According to Ohler’s sources, Morell introduced Hitler to Pervitin*, Hitler, well aware of his inherited alcoholic tendencies, feared addiction greatly, but became dependent on Pervitin and, later, Eukodal (oxycodone). Those and over 90 varieties of other medicines were used to “treat” him, as many as 28 different substances in one day, including oxygen. In mid-1943, Morrell gave him Eukodal subcutaneously, attempting to avoid addiction. Just hours later, he gave Hitler an intramuscular dose in preparation for an Axis conference.
Other sources indicate that Morell added Pervitin to Hitler’s vitamin and glucose injections without telling anyone, destroying the containers afterwards.
After the July 20 assassination attempt, it was an eye-ear-nose-and-throat specialist, Dr. Erwin Giesing, who treated Hitler with 10% cocaine swabs for his injuries. Hitler told him, “Please don’t turn me into a cocaine addict.” But Adolf liked the cocaine and asked for more frequent application. This may have turned another corner in Hitler’s drug-induced deterioration.
Morell’s records are a bit cryptic in spots, so it’s not known exactly what Hitler received during the final months leading up to his suicide in the bunker. Ohler records that Hitler had become addicted to whatever it was that Morell gave him, possibly a mixture of Eukodal, Pervitin, and cocaine, along with other substances. As the Third Reich crumbled around him, Hitler was falling apart from withdrawal, Morell’s drug sources having been bombed out of existence.

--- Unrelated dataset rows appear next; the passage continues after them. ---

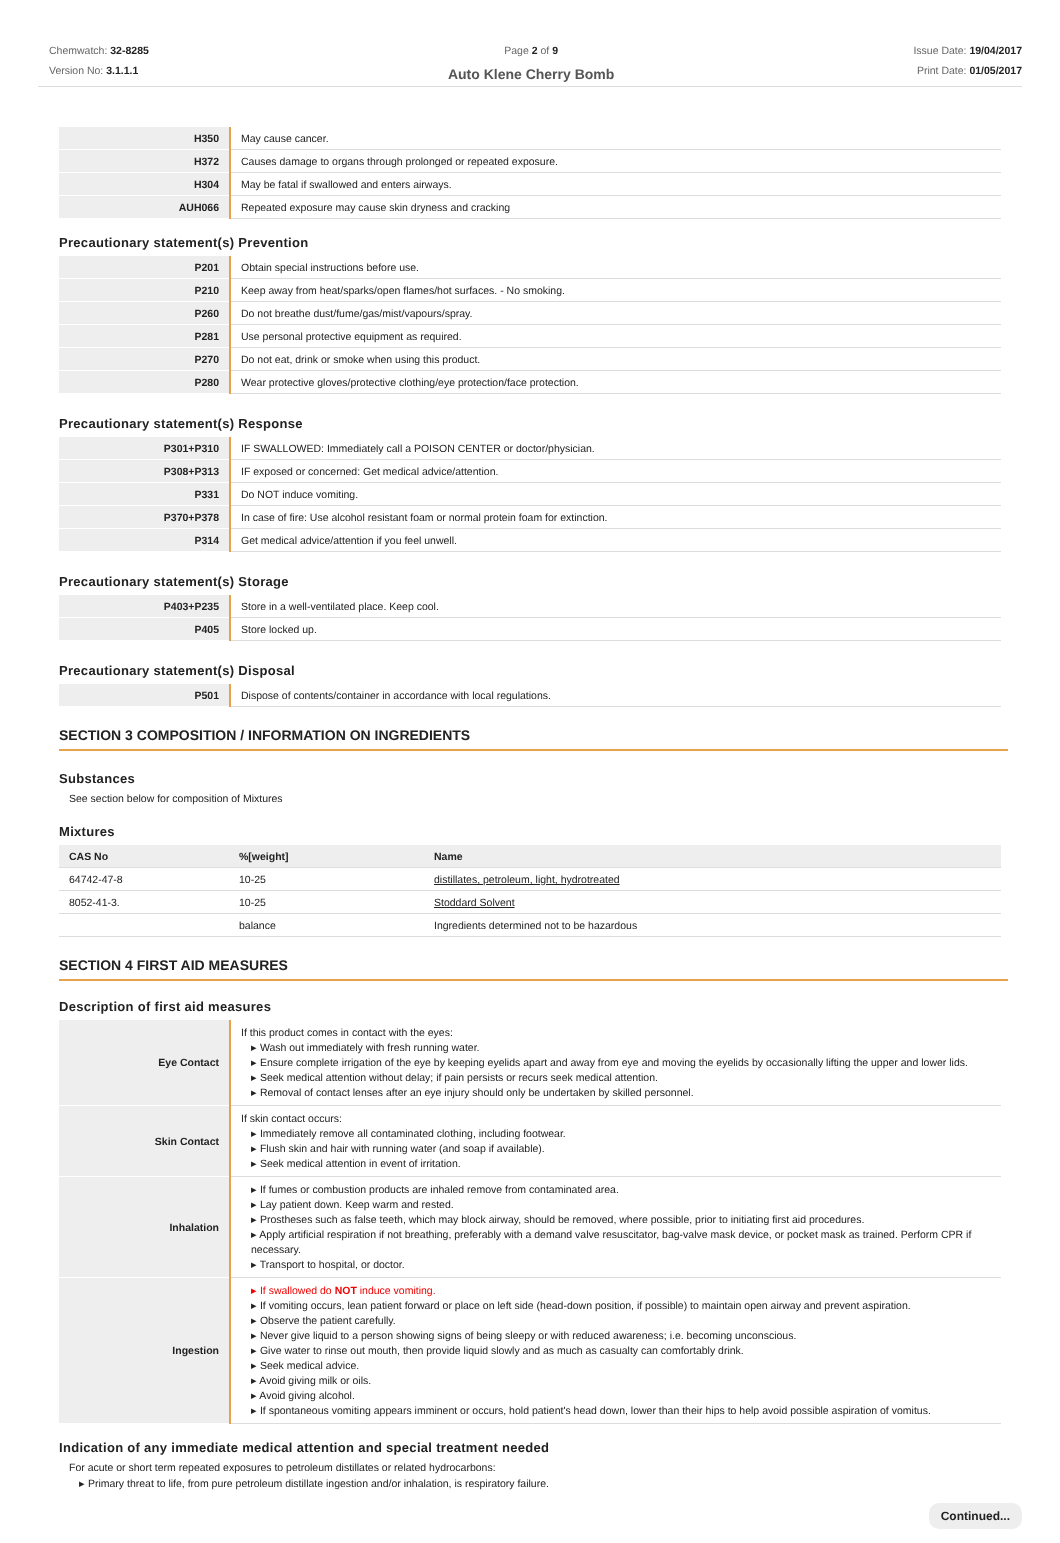Chemwatch: 32-8285
Version No: 3.1.1.1
Page 2 of 9
Auto Klene Cherry Bomb
Issue Date: 19/04/2017
Print Date: 01/05/2017
| H350 | May cause cancer. |
| H372 | Causes damage to organs through prolonged or repeated exposure. |
| H304 | May be fatal if swallowed and enters airways. |
| AUH066 | Repeated exposure may cause skin dryness and cracking |
Precautionary statement(s) Prevention
| P201 | Obtain special instructions before use. |
| P210 | Keep away from heat/sparks/open flames/hot surfaces. - No smoking. |
| P260 | Do not breathe dust/fume/gas/mist/vapours/spray. |
| P281 | Use personal protective equipment as required. |
| P270 | Do not eat, drink or smoke when using this product. |
| P280 | Wear protective gloves/protective clothing/eye protection/face protection. |
Precautionary statement(s) Response
| P301+P310 | IF SWALLOWED: Immediately call a POISON CENTER or doctor/physician. |
| P308+P313 | IF exposed or concerned: Get medical advice/attention. |
| P331 | Do NOT induce vomiting. |
| P370+P378 | In case of fire: Use alcohol resistant foam or normal protein foam for extinction. |
| P314 | Get medical advice/attention if you feel unwell. |
Precautionary statement(s) Storage
| P403+P235 | Store in a well-ventilated place. Keep cool. |
| P405 | Store locked up. |
Precautionary statement(s) Disposal
| P501 | Dispose of contents/container in accordance with local regulations. |
SECTION 3 COMPOSITION / INFORMATION ON INGREDIENTS
Substances
See section below for composition of Mixtures
Mixtures
| CAS No | %[weight] | Name |
| --- | --- | --- |
| 64742-47-8 | 10-25 | distillates, petroleum, light, hydrotreated |
| 8052-41-3. | 10-25 | Stoddard Solvent |
| | balance | Ingredients determined not to be hazardous |
SECTION 4 FIRST AID MEASURES
Description of first aid measures
| Eye Contact | If this product comes in contact with the eyes: ▸ Wash out immediately with fresh running water. ▸ Ensure complete irrigation of the eye by keeping eyelids apart and away from eye and moving the eyelids by occasionally lifting the upper and lower lids. ▸ Seek medical attention without delay; if pain persists or recurs seek medical attention. ▸ Removal of contact lenses after an eye injury should only be undertaken by skilled personnel. |
| Skin Contact | If skin contact occurs: ▸ Immediately remove all contaminated clothing, including footwear. ▸ Flush skin and hair with running water (and soap if available). ▸ Seek medical attention in event of irritation. |
| Inhalation | ▸ If fumes or combustion products are inhaled remove from contaminated area. ▸ Lay patient down. Keep warm and rested. ▸ Prostheses such as false teeth, which may block airway, should be removed, where possible, prior to initiating first aid procedures. ▸ Apply artificial respiration if not breathing, preferably with a demand valve resuscitator, bag-valve mask device, or pocket mask as trained. Perform CPR if necessary. ▸ Transport to hospital, or doctor. |
| Ingestion | ▸ If swallowed do NOT induce vomiting. ▸ If vomiting occurs, lean patient forward or place on left side (head-down position, if possible) to maintain open airway and prevent aspiration. ▸ Observe the patient carefully. ▸ Never give liquid to a person showing signs of being sleepy or with reduced awareness; i.e. becoming unconscious. ▸ Give water to rinse out mouth, then provide liquid slowly and as much as casualty can comfortably drink. ▸ Seek medical advice. ▸ Avoid giving milk or oils. ▸ Avoid giving alcohol. ▸ If spontaneous vomiting appears imminent or occurs, hold patient's head down, lower than their hips to help avoid possible aspiration of vomitus. |
Indication of any immediate medical attention and special treatment needed
For acute or short term repeated exposures to petroleum distillates or related hydrocarbons:
▸ Primary threat to life, from pure petroleum distillate ingestion and/or inhalation, is respiratory failure.
Continued...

Blitzed gives an extensive history of these events and more, along with a full bibliography and an index. The book contains many fascinating facts, such as a description of Goering’s bizarre ‘uniform:’ “A white silk blouse with yellow, fur-lined vest; long bloomers; a wide, gold embellished leather belt holding a short sword; silk stockings, gold Saffiano sandals; makeup, and enameled fingernails.” Goering resembled nothing less than a veritable Götterdämmerung-meets-Cabaret tragi-comic opera character.
Regarding Hitler’s December 16, 1941 “No Retreat Order,” Ohler says: “There was a convincing reason for the frantic insistence on refusing to give up any conquered territory: to keep the chimneys of the extermination camps of Auschwitz, Treblinka, Sobibor, Chelmno, Majdanek, and Belzec smoking for as long as possible, to hold all positions until all the Jews were dead.” Ohler is correct. The Holocaust was the driving force behind Hitler’s Russian strategy from the start.
I would highly recommend this book for an unusual and inside look at a subject seldom discussed at any length in other histories of the Third Reich.